VLLM_PROFILER_CONFIG_JSON="$(printf \
'{"profiler":"torch","torch_profiler_dir":"%s","max_iterations":3,"ignore_frontend":true}' \
"${PROFILE_DIR}")"
launch_train_for_profiling() {
cd "${VIME_ROOT}"
# Clean up old Ray / vLLM processes (comment out if not needed)
ray stop --force || true
pkill -9 -f '[v]llm serve|VLL[M]::' || true
sleep 2
ray start --head --node-ip-address 127.0.0.1 --num-gpus 2 --disable-usage-stats
source "${VIME_ROOT}/scripts/models/qwen3-4B.sh"
export VLLM_RPC_TIMEOUT="${VLLM_RPC_TIMEOUT:-1800000}"
RUNTIME_ENV_JSON="{
\"env_vars\": {
\"PYTHONPATH\": \"/root/Megatron-LM\",
\"CUDA_DEVICE_MAX_CONNECTIONS\": \"1\",
\"VLLM_RPC_TIMEOUT\": \"${VLLM_RPC_TIMEOUT}\"
}
}"
echo "=== Launching train; log: ${TRAIN_LOG} ==="
echo "=== After engines are up, run: bash $0 profile ==="
ray job submit --address="http://127.0.0.1:8265" \
--runtime-env-json="${RUNTIME_ENV_JSON}" \
-- python3 train.py \
--train-backend megatron \
--colocate \
--actor-num-nodes 1 \
--actor-num-gpus-per-node 1 \
--rollout-num-gpus 1 \
--rollout-num-gpus-per-engine 1 \
--rollout-function-path vime.rollout.sleep_rollout.sleep \
--hf-checkpoint "${HF_CKPT}" \
--ref-load "${REF_LOAD}" \
--prompt-data "${PROMPT_DATA}" \
--input-key question \
--label-key label \
--apply-chat-template \
--rm-type deepscaler \
--num-rollout 1 \
--rollout-batch-size 4 \
--n-samples-per-prompt 1 \
--rollout-max-response-len 512 \
--global-batch-size 4 \
--vllm-gpu-memory-utilization 0.7 \
--vllm-profiler-config "${VLLM_PROFILER_CONFIG_JSON}" \
${MODEL_ARGS[@]} \
2>&1 | tee "${TRAIN_LOG}"
}
discover_router_url() {
local line port
line="$(grep -E 'Router launched at' "${TRAIN_LOG}" | tail -1 || true)"

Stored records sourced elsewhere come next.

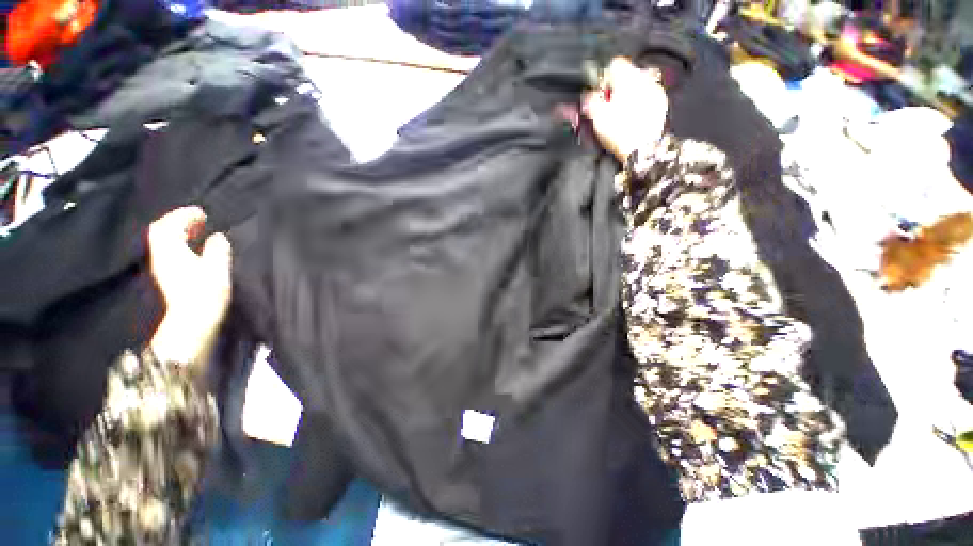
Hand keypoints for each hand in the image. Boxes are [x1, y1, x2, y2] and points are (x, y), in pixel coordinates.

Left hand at [148, 207, 231, 366]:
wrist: (192, 321)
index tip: (201, 211)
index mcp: (171, 251)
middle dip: (178, 220)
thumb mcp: (216, 269)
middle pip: (162, 231)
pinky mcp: (167, 275)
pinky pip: (168, 251)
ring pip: (164, 241)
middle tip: (198, 217)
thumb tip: (218, 236)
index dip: (183, 215)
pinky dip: (178, 243)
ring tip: (196, 229)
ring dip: (178, 231)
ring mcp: (162, 266)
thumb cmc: (205, 294)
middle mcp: (162, 256)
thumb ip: (217, 250)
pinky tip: (192, 246)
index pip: (169, 225)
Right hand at [582, 57, 668, 163]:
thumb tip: (587, 94)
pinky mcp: (660, 104)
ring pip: (638, 85)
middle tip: (607, 104)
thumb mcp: (597, 116)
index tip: (599, 90)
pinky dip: (638, 102)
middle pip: (627, 74)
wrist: (642, 149)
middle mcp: (644, 79)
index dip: (603, 77)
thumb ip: (590, 100)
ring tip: (619, 111)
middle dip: (616, 86)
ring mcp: (655, 91)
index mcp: (627, 78)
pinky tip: (631, 116)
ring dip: (628, 93)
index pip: (614, 63)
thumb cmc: (620, 132)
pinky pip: (647, 96)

if [[ -z "${line}" ]]; then
echo "ERROR: Router not found in ${TRAIN_LOG}. Is train still starting?" >&2
exit 1
fi
# Router launched at 127.0.0.1:3521, Prometheus port: ...
port="$(echo "${line}" | sed -n 's/.*Router launched at [^:]*:\([0-9]*\).*/\1/p')"
echo "http://${ROUTER_HOST}:${port}"
}
discover_worker_url() {
local router_url="$1"
python3 - <<'PY' "${router_url}"
import json, sys, urllib.request
router = sys.argv[1]
with urllib.request.urlopen(f"{router}/workers", timeout=10) as r:
workers = json.load(r).get("workers", [])
if not workers:
raise SystemExit("No workers registered")
print(workers[0]["url"])
PY
}
run_profiling_session() {
cd "${VIME_ROOT}"
local router_url worker_url model="${HF_CKPT}"
router_url="$(discover_router_url)"
worker_url="$(discover_worker_url "${router_url}")"
echo "=== ROUTER=${router_url} WORKER=${worker_url} PROFILE_DIR=${PROFILE_DIR} ==="
echo "=== 1/3 start_profile (all workers via router) ==="
python tools/profile_rollout.py --router-url "${router_url}" --action start
echo "=== 2/3 send completions (direct to worker; 3 requests) ==="
for i in 1 2 3; do
curl -sS -X POST "${worker_url}/v1/completions" \
-H "Content-Type: application/json" \
-d "{\"model\":\"${model}\",\"prompt\":\"Hello ${i}\",\"max_tokens\":32}" \
| head -c 400
echo
done
echo "=== 3/3 list trace files (max_iterations=3 auto-stop; add --action stop if needed) ==="
sleep 2
find "${PROFILE_DIR}" -type f \( -name '*.json*' -o -name 'profiler_out_*' \) | sort
echo "Open *.trace.json.gz in https://ui.perfetto.dev/ or run:"
echo " python tools/analyze_profile.py --profile-dir ${PROFILE_DIR} --all-ranks"
}
case "${1:-}" in
launch) launch_train_for_profiling ;;
profile) run_profiling_session ;;
*)
echo "Usage: $0 {launch|profile}" >&2
exit 1
;;
esac
Steps:
# Terminal 1: start train (wait until logs show Router launched at ...)
bash /root/vime/run_profiling_demo.sh launch
# Terminal 2: capture traces
bash /root/vime/run_profiling_demo.sh profile
Adjust paths at the top of the script (/root/models/..., /root/data/...) and GPU layout (actor-num-gpus-per-node, rollout-num-gpus, etc.) as needed.